I recently got the displayed title of this forum changed to reflect more accurately the generally acceptable equipment topics (and in writing this I see that I left out a couple of nouns). I want to correct any misapprehension that this forum is JUST for Atlas or Atlas-Craftsman lathes. Although probably 95+% of the recent posts have involved Atlas or Atlas-Craftsman lathes, it is also open to posts concerning anything metal working related that Atlas made, including those that Sears sold under the Craftsman badge. This includes lathes, mills, shapers, grinders, band saws and drill presses plus any and all accessories therefor. It also includes, in part because there isn't any other forum for them to go to, any and all other metal working machine tools sold by Sears under the Craftsman, Companion or Dunlap badges (including lathes made by AA) and their accessories. You won't have to look too far back to find threads pertaining to Atlas horizontal mills and Craftsman (depending upon the year, it may actually have a Dunlap badge) Model 109.xxxxx lathes, and some of the other equipment.

So if your post pertains to an Atlas or Atlas-Craftsman lathe, please say so at least once, and if you know it try to give the full model number. In many cases, it will eliminate several back and forth messages before it is discovered what you are actually talking about.

Also, please don't just describe your machine as "Craftsman 101", "Craftsman 101 lathe " or "Atlas 101". "101" is just the Sears Contractor Code for the Atlas Press Co., later Clausing and a couple of minor variants in between. Between about 1932 and 1981, Atlas/Clausing built and Sears sold (if in the early years you include the four different bed lengths) at least 70 different models of lathes alone.
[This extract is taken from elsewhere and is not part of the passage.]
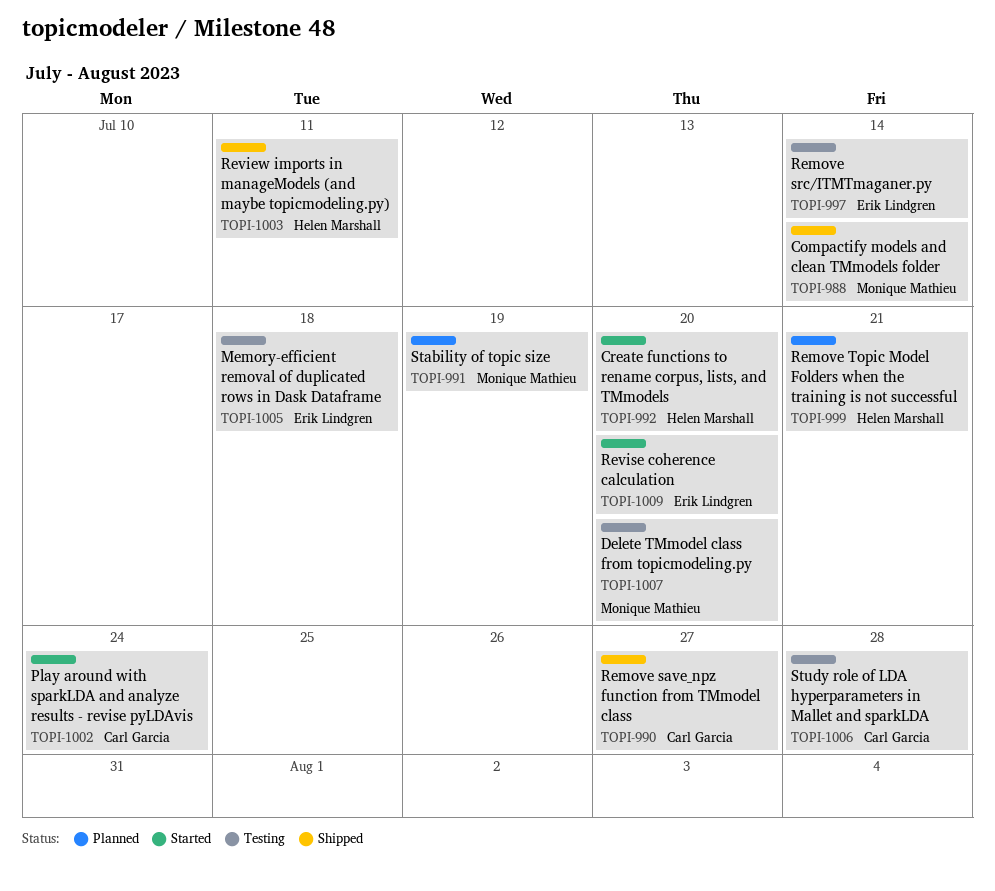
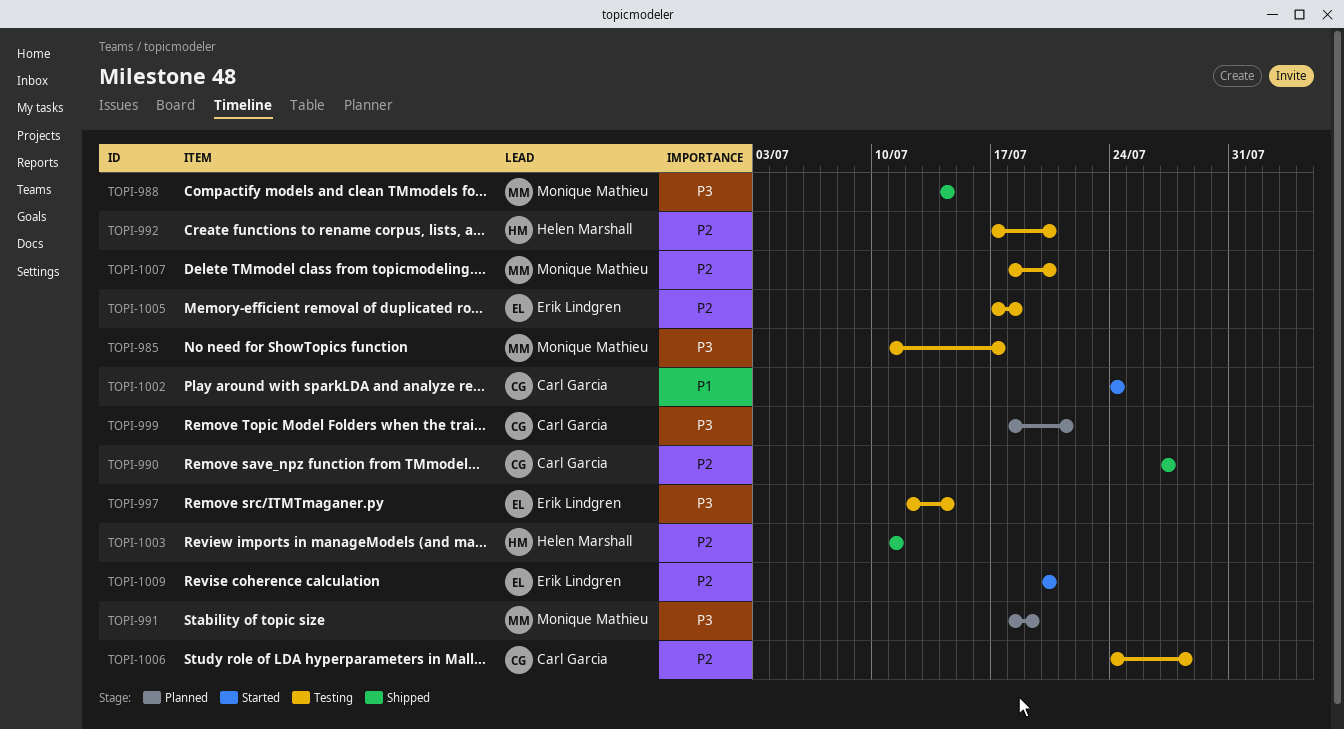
TOPI-985: none -> present
TOPI-992, status: Started -> Testing
TOPI-999, owner: Helen Marshall -> Carl Garcia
And an unknown number of models of the other type equipments (mills, etc.). At a rough guess, pushing 100 total different model numbers. Plus in the mid 1930's several more lathes advertised as woodworking machines (but with metal working attachments available that look just like other Atlas made ones on the next page). No one seems to know the model numbers of these but that I am nearly convinced that they must have been built by Atlas. All of these machines have model numbers beginning with "101.".

Robert D.
Moderator


----------